第177話 ミューモの危機

 悪意に包まれ、黒く体を染めた四体の魔獣達は、何れも強力だった。その力は、エンシェントドラゴンのミューモであっても、容易に止める事は出来なかった。


 そして大陸の大事に、ドラグスメリア大陸でも有数の力を持つ、巨人達が集まる。しかし四体の魔獣の前に、成す術無く敗れ去り、生死不明の状況に追い込まれた。


 眷属達が無事であったなら、巨人達を安全な場所に運ばせる事も出来ただろう。治療も可能だったはず。だが今は、眷属すら意識が戻っていない。

 ミューモは、巨人達が無事で有る事を信じるしか無かった。そして、彼らの勇気に応える為にも、一早くこの状況を治めよう。

 ミューモは、ブレスを吐いて四体の魔獣に応戦した。


 四体の魔獣は、依然として猛威を振るう。

 ヒュドラが吐く毒のブレスを少しでも吸えば、ミューモとて深いダメージを食らう。毒のブレスを避ける為に高度を上げて飛ぶと、上空からはベヒモスの魔法で作られた黒い塊が降り注ぐ。
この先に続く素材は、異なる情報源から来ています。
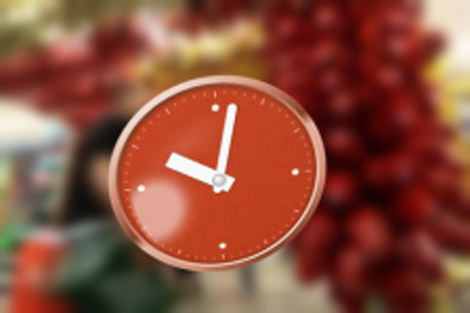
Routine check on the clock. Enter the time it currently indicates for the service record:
10:02
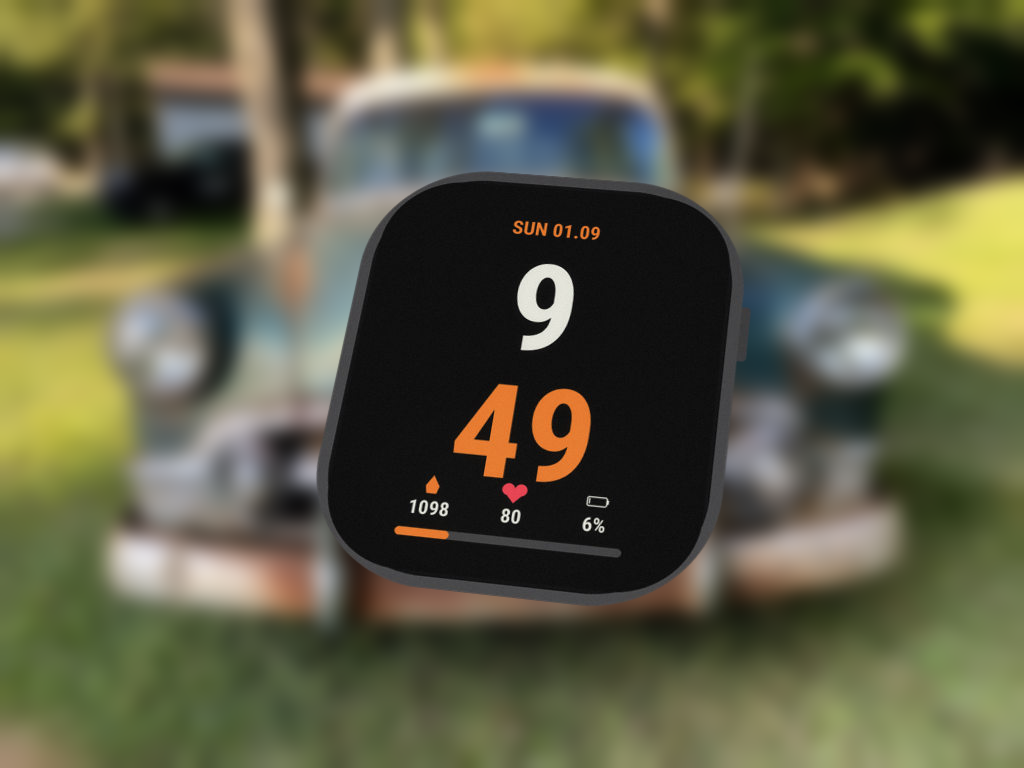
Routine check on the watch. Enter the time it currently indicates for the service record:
9:49
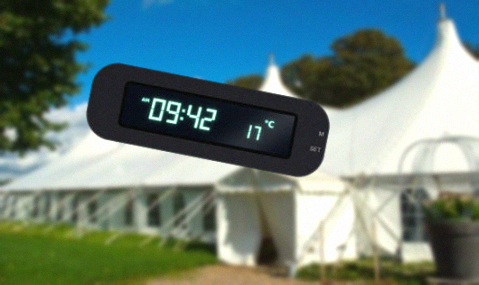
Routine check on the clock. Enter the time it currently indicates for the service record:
9:42
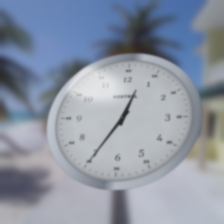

 黒い塊を避けた先には、グリフォンが待ち構えており、鋭いかぎ爪が迫る。時折、まるで地上から放たれたミサイルの様に、勢い良くフェンリルがジャンプし、尖った牙と爪が身体を掠める。


 ミューモは、四体の魔獣から繰り出される攻撃を躱しつつ、輝くブレスを吐く。しかし、四体の魔獣は巧みな連携で、ミューモのブレスを容易く躱し攻撃を繰り返した。


 神々が作った最初の生物、原始のドラゴン。全ての生物の頂点とも言える力を持ち、世界の守護者として生きてきた。生を受けてより此の方、ミューモは追い込まれる事は一度とて無かった。

 

「神よ、どうか力をお貸しください」


 神の気配を探ろうとしても、妨害されているかの様に何も感じない。そして、連携が取れた攻撃は、ミューモを徐々に追い詰めていく。


 魔法と飛行による、ベヒモスとグリフォンの連携が巧みに活きる。ミューモの飛ぶ高度は、気付かぬ内に落ちていく。そして、大気に紛れた毒の霧が、ミューモの内臓を蝕み、動きが徐々に遅くなる。


 遂にミューモは、魔獣達の攻撃を躱せなくなる。並みの生物では傷を付けられない黄金の鱗は、少しずつ剥がれ落ち、翼には穴が開く。それでもミューモは空を駆けた。


 ミューモは、完全に防戦一方になっていた。

 世界で最も硬いドラゴンの鱗を、容易に貫通する黒い塊に牙やかぎ爪。痛みに呻く暇すら与えない、四体の魔獣の連続攻撃。

 失いそうになる意識を懸命に取り戻し、ミューモはブレスを吐く。だがミューモの攻撃は、尽く避けられる。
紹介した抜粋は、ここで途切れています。